NAACP can’t get meeting with Bush

Since Harding, group has been invited to discuss issues at White House

? Since the days of Warren Harding, presidents have met at the White House with leaders of the NAACP. Not President Bush — at least not yet.

More than halfway through his presidency, Bush has yet to receive the nation’s oldest civil rights group or the Leadership Conference of Civil Rights, an umbrella organization.

The president met with the Congressional Black Caucus for just an hour or so during his first month in office, but he has not responded to a half-dozen subsequent requests to meet again.

While Bush, who got only 9 percent of the black vote in 2000, has shunned sit-downs with established black groups, he has reached out to carefully chosen minority audiences and to civil rights advocates less critical of his policies. One example is the National Urban League, whose annual conference in Pittsburgh Bush is addressing today.

NAACP President Kweisi Mfume said he requested meetings with Bush in 2001 and 2002, and “was told politely, in writing, that he’d love to meet, but his schedule just didn’t allow it.”
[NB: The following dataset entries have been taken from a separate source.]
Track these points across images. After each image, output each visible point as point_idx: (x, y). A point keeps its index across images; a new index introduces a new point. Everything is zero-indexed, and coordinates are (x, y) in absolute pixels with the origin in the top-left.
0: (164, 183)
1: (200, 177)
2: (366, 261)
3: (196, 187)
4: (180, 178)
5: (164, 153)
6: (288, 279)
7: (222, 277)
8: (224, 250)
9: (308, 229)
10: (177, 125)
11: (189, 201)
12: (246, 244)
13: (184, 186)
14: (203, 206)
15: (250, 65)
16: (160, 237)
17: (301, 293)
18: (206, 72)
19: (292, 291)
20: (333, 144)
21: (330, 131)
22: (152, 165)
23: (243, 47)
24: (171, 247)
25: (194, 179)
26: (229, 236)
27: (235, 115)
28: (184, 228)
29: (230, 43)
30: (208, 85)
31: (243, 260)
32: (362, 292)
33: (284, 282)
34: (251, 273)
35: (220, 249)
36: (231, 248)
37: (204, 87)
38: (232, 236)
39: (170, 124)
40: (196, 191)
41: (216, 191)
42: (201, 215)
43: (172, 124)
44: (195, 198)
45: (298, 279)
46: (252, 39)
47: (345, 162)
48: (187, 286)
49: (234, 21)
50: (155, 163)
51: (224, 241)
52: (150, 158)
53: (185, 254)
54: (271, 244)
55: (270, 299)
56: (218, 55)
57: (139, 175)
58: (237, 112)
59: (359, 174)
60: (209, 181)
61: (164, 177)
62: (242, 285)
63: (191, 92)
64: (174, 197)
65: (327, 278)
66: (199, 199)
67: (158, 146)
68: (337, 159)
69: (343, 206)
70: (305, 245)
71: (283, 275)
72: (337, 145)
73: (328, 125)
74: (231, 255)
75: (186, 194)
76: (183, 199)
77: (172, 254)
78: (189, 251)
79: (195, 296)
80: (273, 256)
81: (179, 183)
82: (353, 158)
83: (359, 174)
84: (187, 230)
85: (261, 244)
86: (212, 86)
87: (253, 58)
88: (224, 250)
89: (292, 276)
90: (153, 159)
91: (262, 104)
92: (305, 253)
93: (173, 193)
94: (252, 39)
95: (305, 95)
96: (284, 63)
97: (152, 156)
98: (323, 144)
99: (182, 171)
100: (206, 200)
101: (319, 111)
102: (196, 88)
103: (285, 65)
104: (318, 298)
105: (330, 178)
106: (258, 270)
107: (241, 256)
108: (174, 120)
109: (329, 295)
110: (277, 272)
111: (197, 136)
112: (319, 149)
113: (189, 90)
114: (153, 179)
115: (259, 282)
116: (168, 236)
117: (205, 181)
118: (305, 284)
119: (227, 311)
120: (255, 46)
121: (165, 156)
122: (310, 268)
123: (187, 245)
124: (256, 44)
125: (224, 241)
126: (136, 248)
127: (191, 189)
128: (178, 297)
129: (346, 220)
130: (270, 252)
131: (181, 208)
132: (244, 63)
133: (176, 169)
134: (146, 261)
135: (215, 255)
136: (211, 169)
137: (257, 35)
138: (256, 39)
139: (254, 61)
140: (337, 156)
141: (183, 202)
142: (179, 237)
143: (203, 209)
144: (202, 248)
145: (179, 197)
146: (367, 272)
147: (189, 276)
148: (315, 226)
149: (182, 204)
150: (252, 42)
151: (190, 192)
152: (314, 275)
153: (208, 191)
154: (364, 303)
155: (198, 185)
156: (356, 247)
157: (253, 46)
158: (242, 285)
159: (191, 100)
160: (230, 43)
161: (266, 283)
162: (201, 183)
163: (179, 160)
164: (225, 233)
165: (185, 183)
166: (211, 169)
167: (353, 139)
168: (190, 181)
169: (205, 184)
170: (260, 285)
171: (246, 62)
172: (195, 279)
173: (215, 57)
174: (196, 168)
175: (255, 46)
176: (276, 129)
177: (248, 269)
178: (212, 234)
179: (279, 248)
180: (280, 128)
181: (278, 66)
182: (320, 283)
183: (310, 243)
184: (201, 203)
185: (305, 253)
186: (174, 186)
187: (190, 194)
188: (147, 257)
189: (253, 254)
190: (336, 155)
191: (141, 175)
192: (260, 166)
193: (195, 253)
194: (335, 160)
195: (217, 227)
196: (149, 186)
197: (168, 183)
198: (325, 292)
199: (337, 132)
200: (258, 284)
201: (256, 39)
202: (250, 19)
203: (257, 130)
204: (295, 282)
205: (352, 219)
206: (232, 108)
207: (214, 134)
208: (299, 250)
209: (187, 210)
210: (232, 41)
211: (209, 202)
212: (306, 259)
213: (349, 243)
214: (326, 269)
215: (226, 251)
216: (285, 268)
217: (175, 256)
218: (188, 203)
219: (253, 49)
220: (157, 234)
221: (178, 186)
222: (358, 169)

Political analysts say the president’s re-election effort is not targeting liberal blacks, but wealthy, conservative churchgoing blacks as a way to increase Bush’s share of the black vote this time around.

“It’s outrageous and insulting that he’s not met with the NAACP, and it’s certainly contrary to decades of history,” said Ralph Neas, who was president of the Leadership Conference on Civil Rights for 15 years.